Em 1967, ele deixou a Rádio Nacional e se mudou para os EUA, indo morar em Pasadena, onde ficou dando aulas de música até ser descoberto por Horace Silver. Em 1985, ele abriu junto com Radamés Gnattali, no Rio de Janeiro, o I Free Jazz Festival. Em 1996, ele condecorado pelo Presidente Fernando Henrique com a comenda da Ordem do Rio Branco. No mesmo ano, Santos foi homenageado no Brazilian Summer Festival em Los Angeles.

Seus arranjos originais para várias de suas composições foram transcritas por Mário Adnet e Zé Nogueira no álbum duplo "Ouro Negro"(2001), que teve as participações de Milton Nascimento, João Donato, Gilberto Gil, e do próprio Moacir Santos, entre outros.


Moacir Santos: o grande mestre de Coisas, não merece homenagem alguma de minha parte: merece veneração. Meus ouvidos sempre atentos às caixas ouvem o som de qualquer um dos discos preciosíssimos do Grande Mestre: seja Opus 3, Carnival, Maestro, Saudade ou mesmo o grandíssimo Coisas. Não me importa em dizer nada sobre Moacir. O que se tem a dizer está dito na música, de sem precisar de meia palavra proferida. Clássico é Clássico e sempre será. Coisas é mais imortal que os Deuses Gregos; Gigante como um Titã, maior que um Orixá. Enfim, deixe o próprio Moacir falar.



Resenha escrita por Ruy Castro para o Estado de São Paulo, em 27/08/2004.

Material de origem ▸

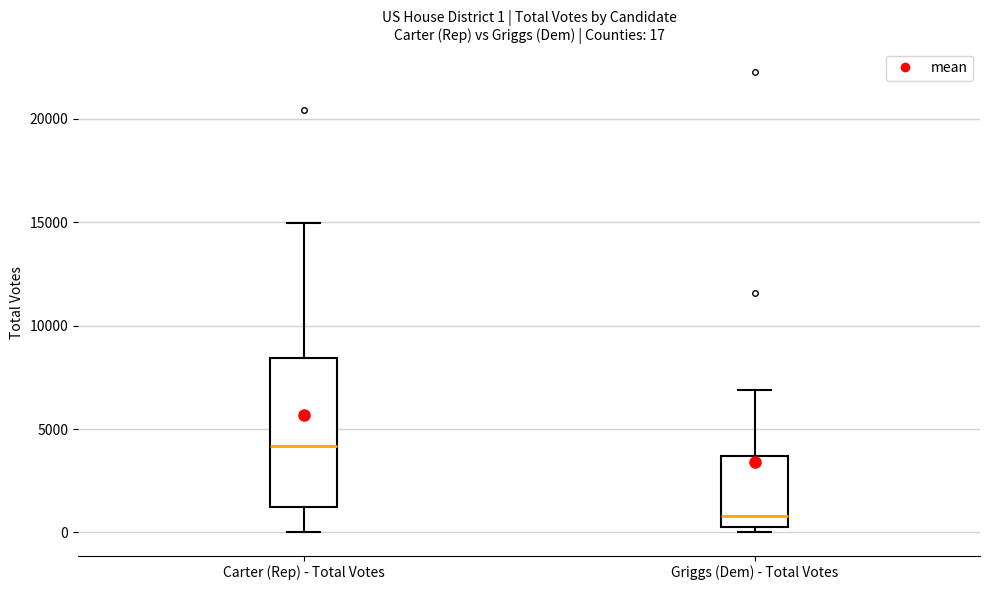

Which box's median line is the highest?

Carter (Rep) - Total Votes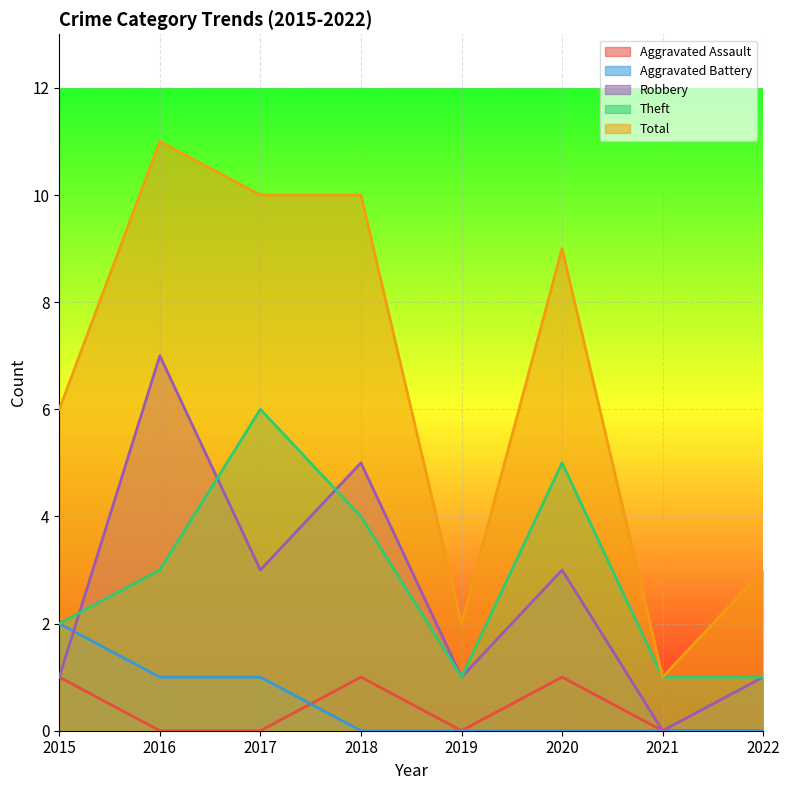

What is the value of the Aggravated Assault point at the 1st from the left?

1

Tarefa ▸
Responda com base no trecho do documento:
(a) Em que cidade dos EUA Moacir Santos foi morar em 1967?
(b) Quem transcreveu os arranjos originais dele no álbum "Ouro Negro"?
(c) Em que data e para qual veículo foi escrita a resenha?

Espaço de resposta ▸
(a) Pasadena.
(b) Mário Adnet e Zé Nogueira.
(c) Em 27/08/2004, para o Estado de São Paulo.